Plus de 70 % de la performance du transport de marchandises en Allemagne est fournie par des camions, selon les associations concernées. Les goulets d’étranglement dans ce domaine pourraient donc avoir des conséquences considérables pour l’ensemble de l’économie. Un transfert du transport vers le rail n’est pas possible dans de nombreux cas, car les conditions locales, telles que les courtes distances de transport et l’infrastructure ferroviaire insuffisante, s’opposent souvent à un transport ferroviaire.
Besoins d’action pour sécuriser le marché du travail des conducteurs
Pour faire face au manque de conducteurs, l’initiative des associations appelle à une approche politiquement coordonnée. Une proposition centrale est la création d’un groupe de travail interministeriel qui, en impliquant les départements concernés, doit développer une stratégie pour le marché du travail des conducteurs.
Trois domaines d’action essentiels sont soulignés par les associations :
1. Augmenter l’attractivité de la profession de conducteur : Les conditions de travail des conducteurs professionnels doivent être améliorées. L’infrastructure insuffisante, comme le manque de places de stationnement pour camions et la qualité de séjour inadéquate sur les aires de stationnement, complique le quotidien professionnel. De plus, une gestion inefficace des chantiers sur les routes nationales entraîne des embouteillages et des horaires de travail peu fiables.
2. Modernisation des exigences en matière de formation et de qualification : La formation actuelle des conducteurs est considérée comme obsolète.

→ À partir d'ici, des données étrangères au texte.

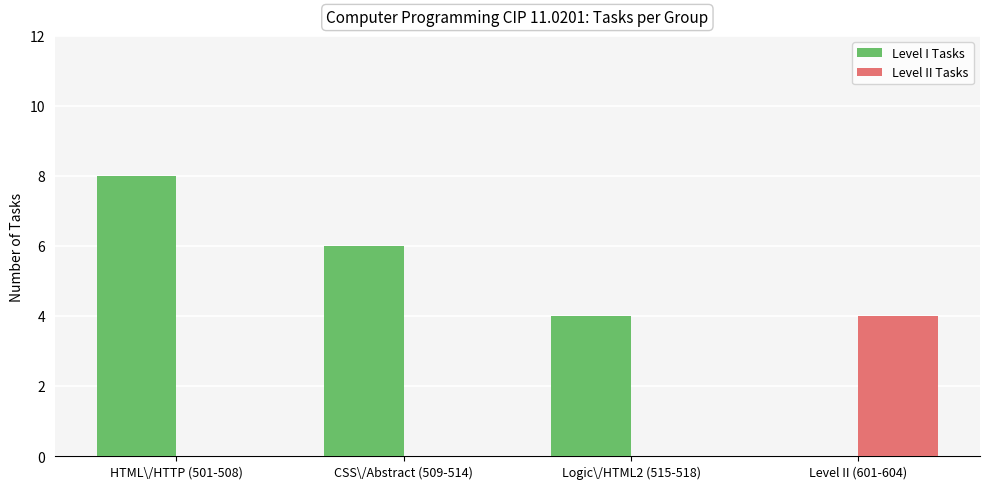

Are the bars grouped side by side (vs. stacked)?

Yes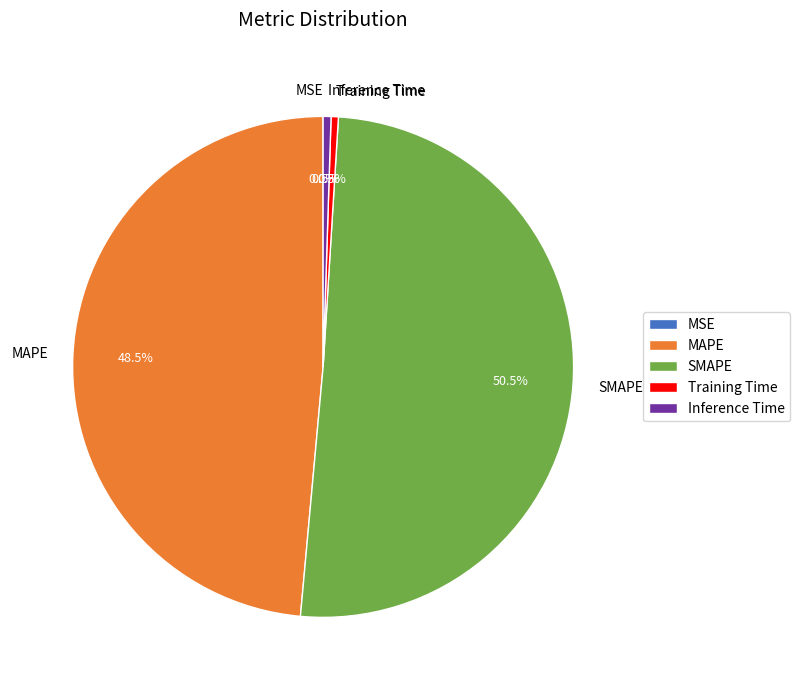

Which category has the biggest portion of the pie?

SMAPE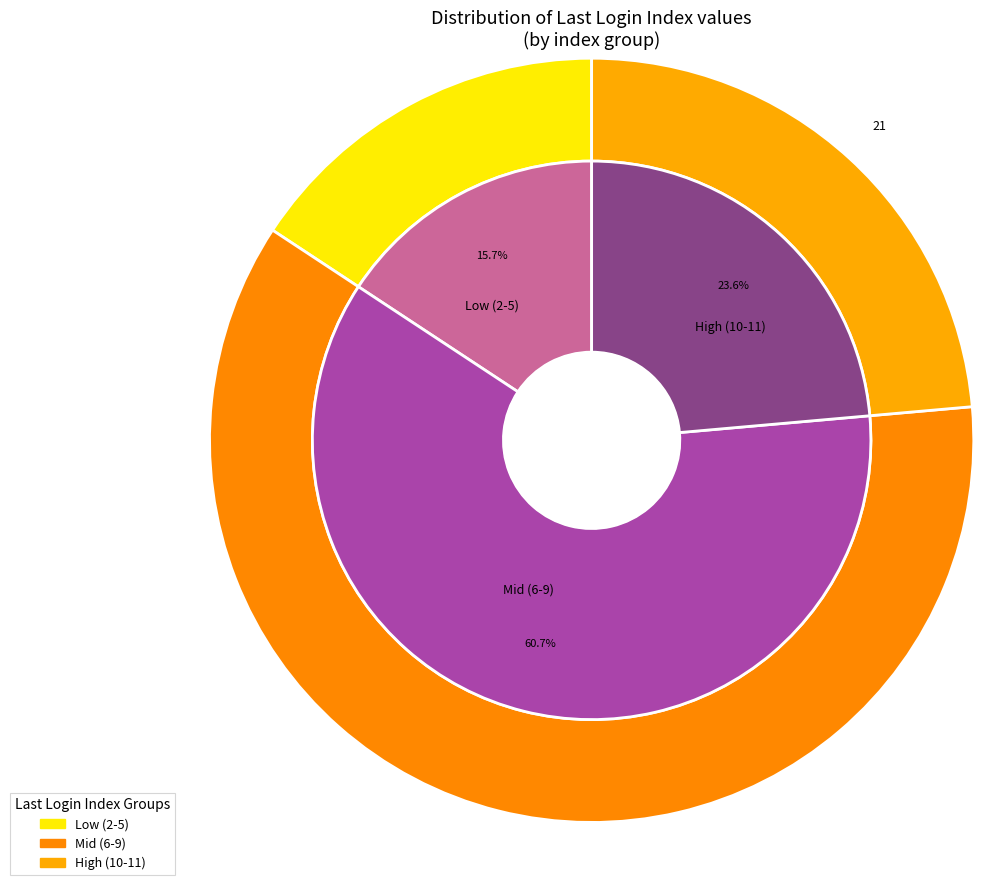

What percentage is the 9 slice, to the nearest percent?

10%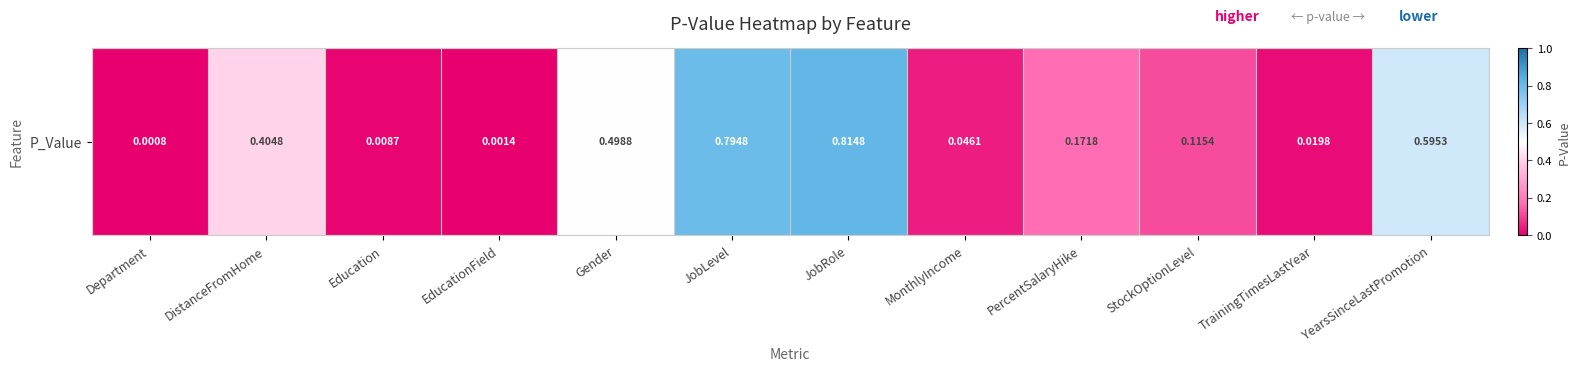

What is the average value?

0.3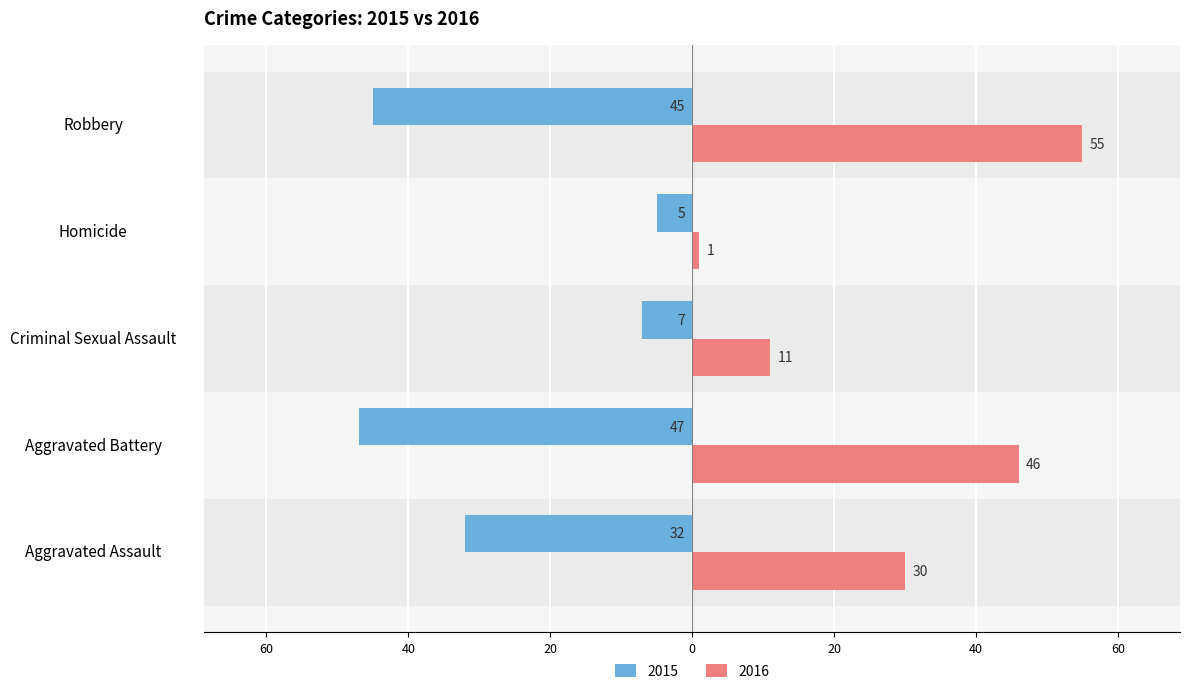

The 2015 series shows -17 at Aggravated Battery. True or false?

False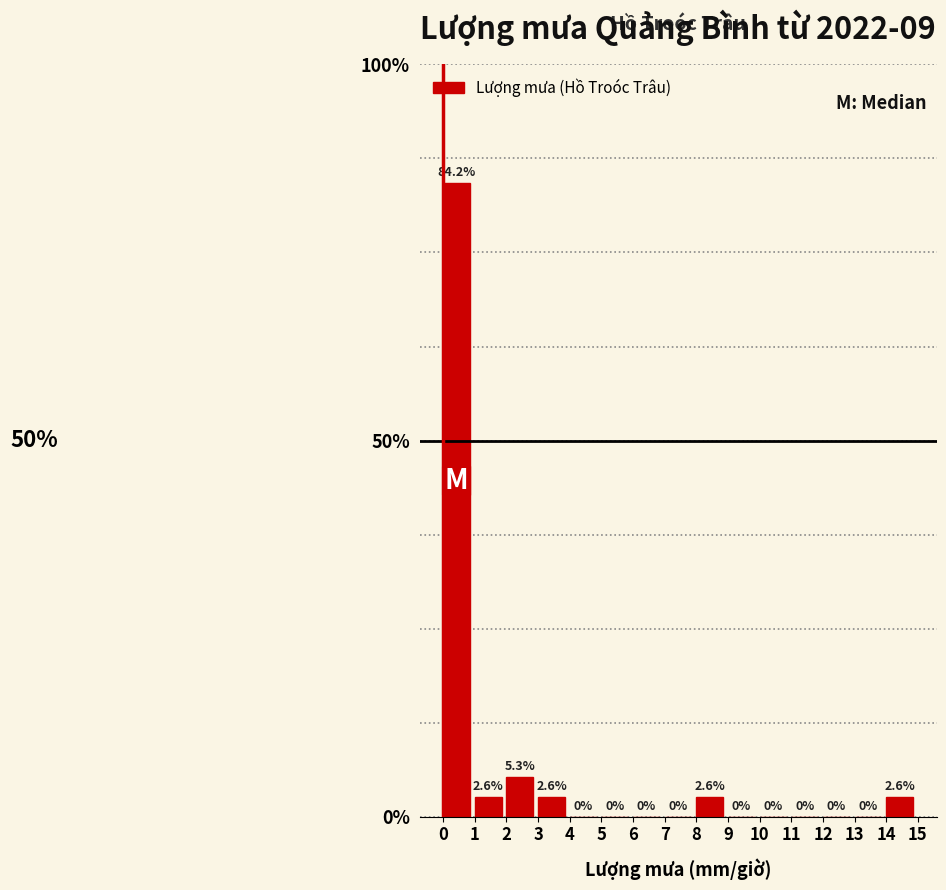

Reading left to right, list every bar in this chart as the range it spans on the x-axis followed by its height.

0 to 1: 84.2
1 to 2: 2.6
2 to 3: 5.3
3 to 4: 2.6
4 to 5: 0.0
5 to 6: 0.0
6 to 7: 0.0
7 to 8: 0.0
8 to 9: 2.6
9 to 10: 0.0
10 to 11: 0.0
11 to 12: 0.0
12 to 13: 0.0
13 to 14: 0.0
14 to 15: 2.6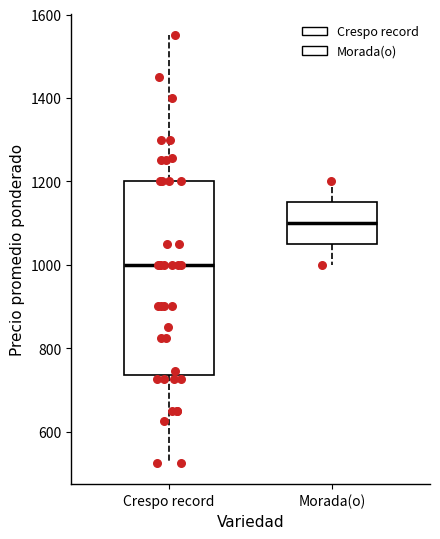

Which box's median line is the highest?

Morada(o)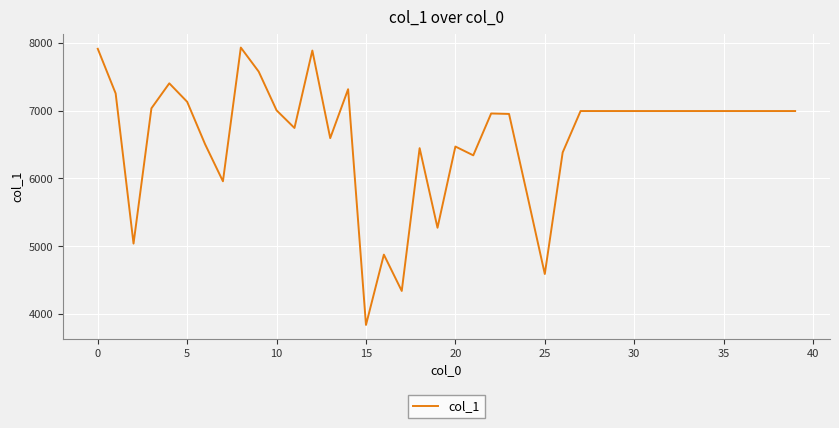

What is the greatest value displayed?

7932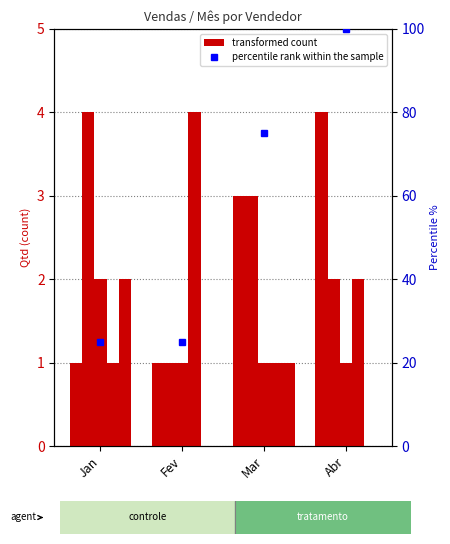

How many groups of bars are there?

4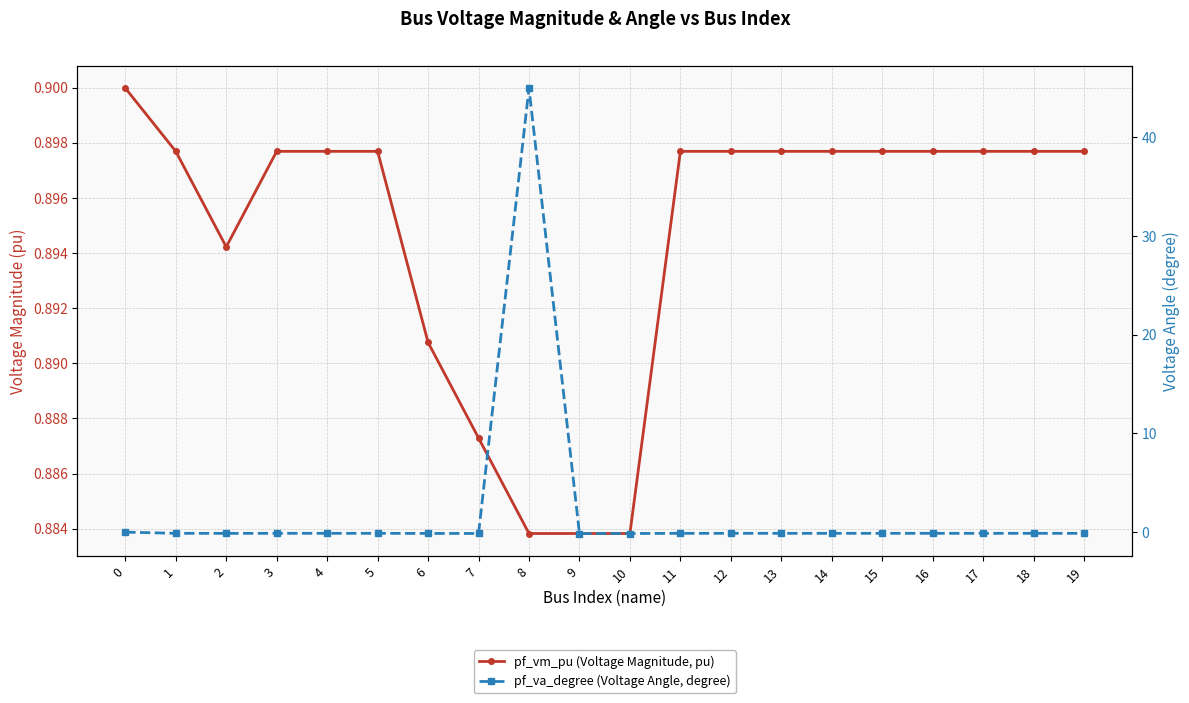

List the labels in order of pf_vm_pu (Voltage Magnitude, pu) value, smallest first.

8, 9, 10, 7, 6, 2, 1, 4, 5, 18, 19, 3, 11, 12, 13, 14, 15, 16, 17, 0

Une réforme est nécessaire pour rendre la formation plus pratique et ciblée. Les possibilités numériques devraient également être mieux exploitées.
3. Réduction de la bureaucratie et facilitation de l’immigration : Le degré élevé de réglementation dans le transport routier de marchandises est perçu comme un obstacle. Des règles plus pragmatiques doivent être trouvées, notamment en ce qui concerne la reconnaissance des qualifications professionnelles étrangères. De plus, l’immigration de travailleurs en provenance de pays tiers sur le marché des conducteurs devrait être facilitée.